The sell-off in U.S. stocks may get uglier as President Donald Trump’s trade war escalates at a time when the market is far from cheap, RBC Capital Markets says.
A 10% correction of the S&P 500 Index from its April peak to 2,650 is becoming more likely, according to strategist Lori Calvasina. The equity gauge is about 4% above that level. Investors should take a more defensive stance, with the firm upgrading utility shares, while cutting its recommendation on commodity producers, she said in a note to clients Friday.
Should the index retreat to 2,650, that would erase half the gains from the market’s post-Christmas rally and mark the second time in less than a year that equities suffer a 10% correction.

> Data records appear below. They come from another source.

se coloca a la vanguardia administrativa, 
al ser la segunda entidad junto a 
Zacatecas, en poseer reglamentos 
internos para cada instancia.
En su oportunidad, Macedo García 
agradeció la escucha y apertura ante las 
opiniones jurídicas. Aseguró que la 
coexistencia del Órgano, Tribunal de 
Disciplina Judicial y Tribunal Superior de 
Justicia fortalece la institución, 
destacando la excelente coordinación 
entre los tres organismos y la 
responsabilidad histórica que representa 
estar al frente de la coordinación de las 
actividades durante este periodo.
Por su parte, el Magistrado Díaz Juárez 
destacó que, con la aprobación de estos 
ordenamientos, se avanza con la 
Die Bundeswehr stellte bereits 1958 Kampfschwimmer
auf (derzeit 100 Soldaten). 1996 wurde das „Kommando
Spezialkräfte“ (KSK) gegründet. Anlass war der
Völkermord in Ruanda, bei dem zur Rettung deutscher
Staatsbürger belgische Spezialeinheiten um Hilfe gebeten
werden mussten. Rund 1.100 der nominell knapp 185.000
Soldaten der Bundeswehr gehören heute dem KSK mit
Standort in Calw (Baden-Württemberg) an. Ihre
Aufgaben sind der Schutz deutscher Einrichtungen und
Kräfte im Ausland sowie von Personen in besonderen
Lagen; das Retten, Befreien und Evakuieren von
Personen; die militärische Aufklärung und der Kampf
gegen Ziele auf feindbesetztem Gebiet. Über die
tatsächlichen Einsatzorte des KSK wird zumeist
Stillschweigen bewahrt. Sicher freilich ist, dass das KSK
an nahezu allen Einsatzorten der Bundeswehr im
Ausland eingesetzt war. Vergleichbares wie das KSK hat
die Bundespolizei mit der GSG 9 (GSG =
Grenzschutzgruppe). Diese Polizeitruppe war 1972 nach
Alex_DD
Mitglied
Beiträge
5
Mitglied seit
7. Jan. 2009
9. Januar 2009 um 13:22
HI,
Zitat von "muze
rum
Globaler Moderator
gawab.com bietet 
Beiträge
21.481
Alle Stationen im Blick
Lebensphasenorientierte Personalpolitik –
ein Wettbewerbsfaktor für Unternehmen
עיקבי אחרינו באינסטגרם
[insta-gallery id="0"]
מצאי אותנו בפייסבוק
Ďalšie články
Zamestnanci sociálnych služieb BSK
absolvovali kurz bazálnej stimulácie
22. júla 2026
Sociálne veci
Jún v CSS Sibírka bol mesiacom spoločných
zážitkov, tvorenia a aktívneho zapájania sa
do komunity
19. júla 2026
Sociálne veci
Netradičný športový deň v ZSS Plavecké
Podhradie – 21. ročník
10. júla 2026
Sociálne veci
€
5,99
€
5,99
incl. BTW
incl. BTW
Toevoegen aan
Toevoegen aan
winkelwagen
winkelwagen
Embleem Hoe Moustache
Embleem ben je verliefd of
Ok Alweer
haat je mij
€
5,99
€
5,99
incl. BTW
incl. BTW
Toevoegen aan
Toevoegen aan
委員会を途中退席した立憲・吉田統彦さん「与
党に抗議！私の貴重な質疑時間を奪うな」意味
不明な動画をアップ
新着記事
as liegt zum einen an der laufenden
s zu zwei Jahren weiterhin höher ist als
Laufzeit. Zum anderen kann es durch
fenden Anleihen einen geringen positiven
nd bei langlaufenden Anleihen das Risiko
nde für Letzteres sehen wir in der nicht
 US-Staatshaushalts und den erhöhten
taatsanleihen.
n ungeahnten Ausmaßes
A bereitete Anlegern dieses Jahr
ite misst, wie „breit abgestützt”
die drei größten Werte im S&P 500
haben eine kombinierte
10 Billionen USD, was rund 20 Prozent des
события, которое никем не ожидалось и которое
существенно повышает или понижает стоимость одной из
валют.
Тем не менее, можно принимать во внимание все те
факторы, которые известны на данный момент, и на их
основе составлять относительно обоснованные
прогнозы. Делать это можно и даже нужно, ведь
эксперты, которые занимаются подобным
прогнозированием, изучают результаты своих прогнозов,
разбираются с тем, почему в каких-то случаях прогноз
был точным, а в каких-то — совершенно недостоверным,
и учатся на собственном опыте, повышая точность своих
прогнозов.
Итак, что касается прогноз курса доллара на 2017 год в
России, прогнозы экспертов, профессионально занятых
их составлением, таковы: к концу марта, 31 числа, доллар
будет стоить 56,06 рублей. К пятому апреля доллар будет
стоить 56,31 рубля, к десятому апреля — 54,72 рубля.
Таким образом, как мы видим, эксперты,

About two weeks ago, I talked about how the 2800 on the S&P 500 was a critical level and how the S&P 500 was showing weakness for the first time since December. The reason why the 2800 level is a very critical level because it served as previous support/resistance.
However, the chart suggests if the daily demand at 2800 was breached, price will head to the next zone at 2630.
Since that time price has breached the 2800 level and now sits at 2750.
But when it breached the daily demand zone at 2800, it formed a daily supply zone, increase the probability of more downside to the 2630 level.
This post is my personal opinion. I’m not a financial advisor, this isn’t financial advise. Do your own research before making investment decisions.